As you may know, I am currently at work on a book on Quakerism. It’s a mess. I mean, I’ll fix it, but right now – whew. Have mercy. There are days I want to pack up my taxidermy and take to the open road.
I have noticed, however, that I am asked the SAME questions by people who find out I am a lifelong Quaker, particularly when they find out I’m writing a book on the subject. A look passes over the person’s face as if I had said I am writing a book about fine-wire mesh, or the history of pipes. I shall attempt to answer those questions now, and save many of you a good deal of time.
Q: Didn’t the Quakers become extinct 100 years ago?
A: Those of us who survived were nursed by a domestic housecat who had just given birth and took pity on us.

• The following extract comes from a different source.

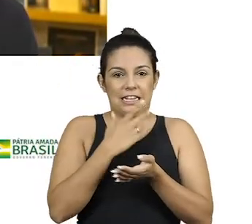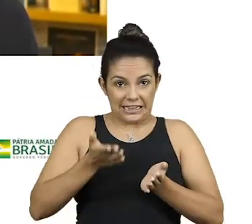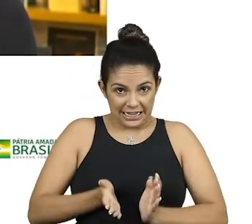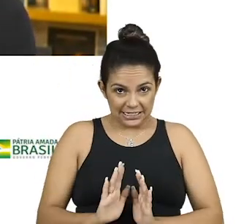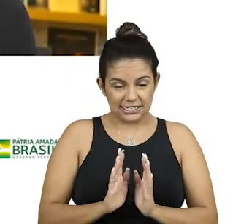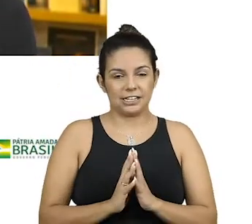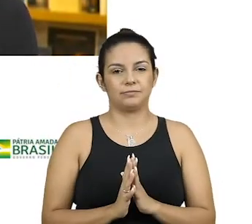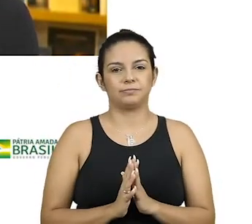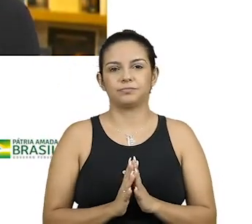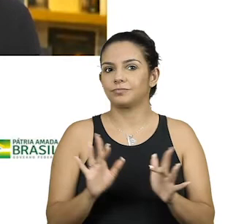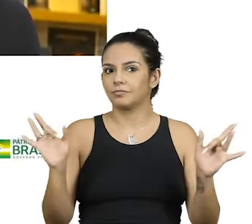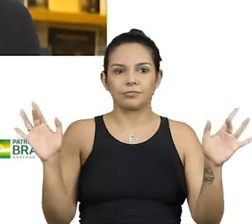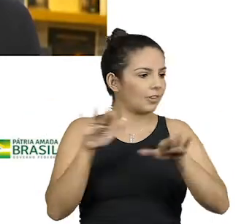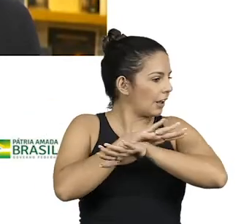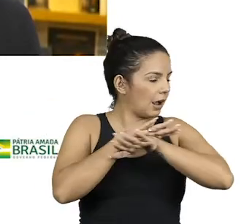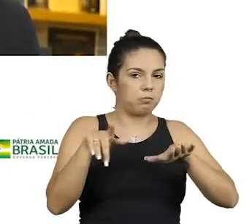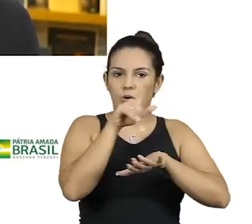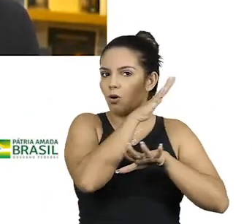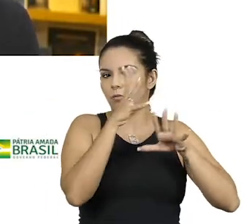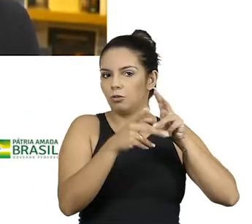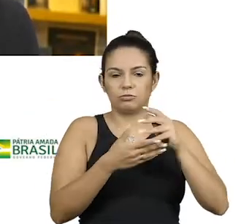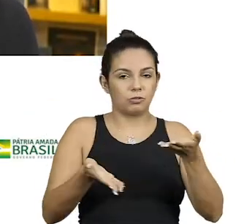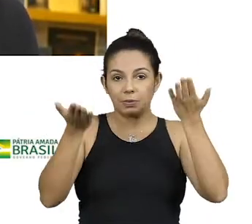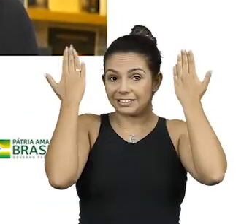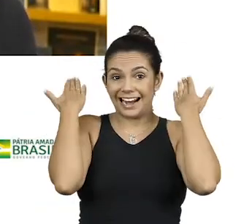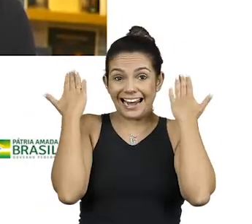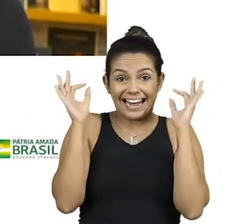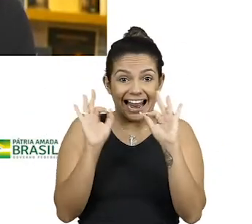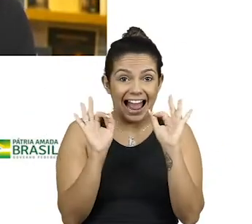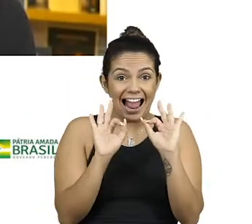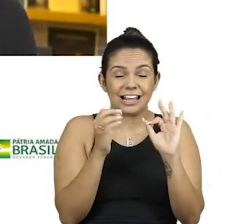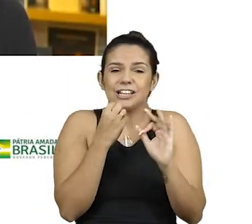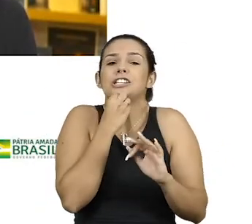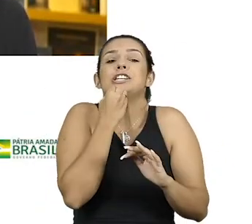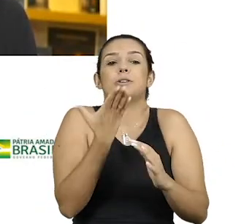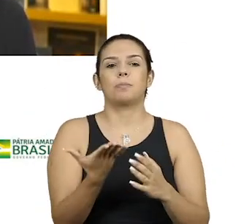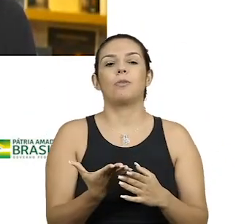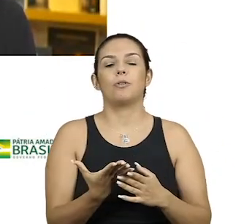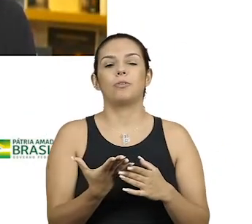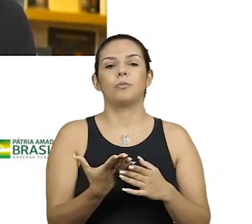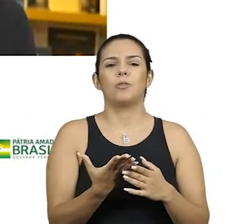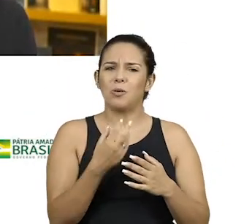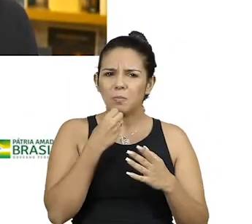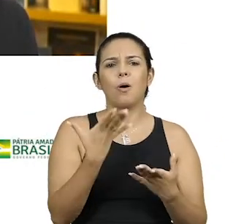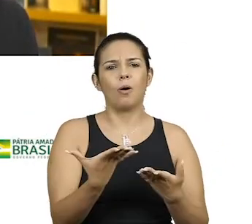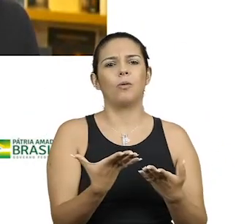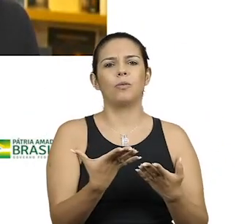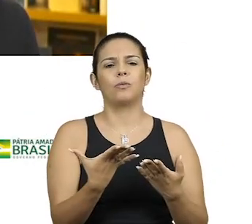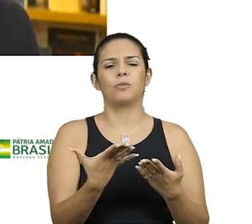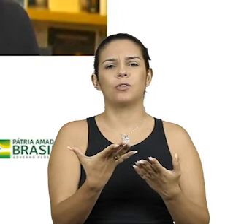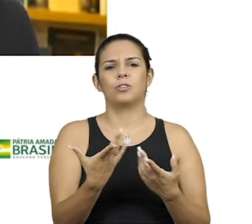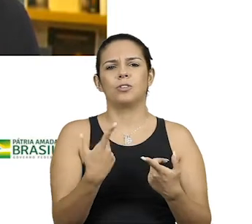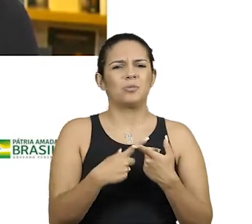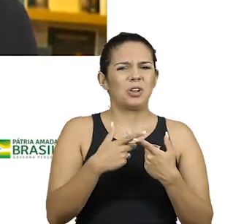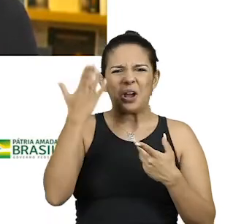Não sobrou nós. E que bom! E que bom! Que mundo terrível! Que mundo implacável com as diferenças, com os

Q: Where would one find a real Quaker?
A: There are very very few Quakers left in America, and indeed an extinction date for British Quakerism has been given by Pink Dandelion. (2023.) American Quakers are found primarily in Pennsylvania, the East Coast, Indiana, and North Carolina. There are various sects all over the world practicing something they allude to Friends’ Worship, but it is unrecognizably so, if one knows the history of the Religious Society of Friends. In that way, there is no real Quaker, as there is no such thing as a pit bull. We recognize certain tendencies in a dog and say, “It has tremendous jaw strength, tenacity, heart. Its musculature is dense and it is deep-chested. Because of these characteristics, it is a Quaker.”
Q: Are the Quakers the same as the Amish?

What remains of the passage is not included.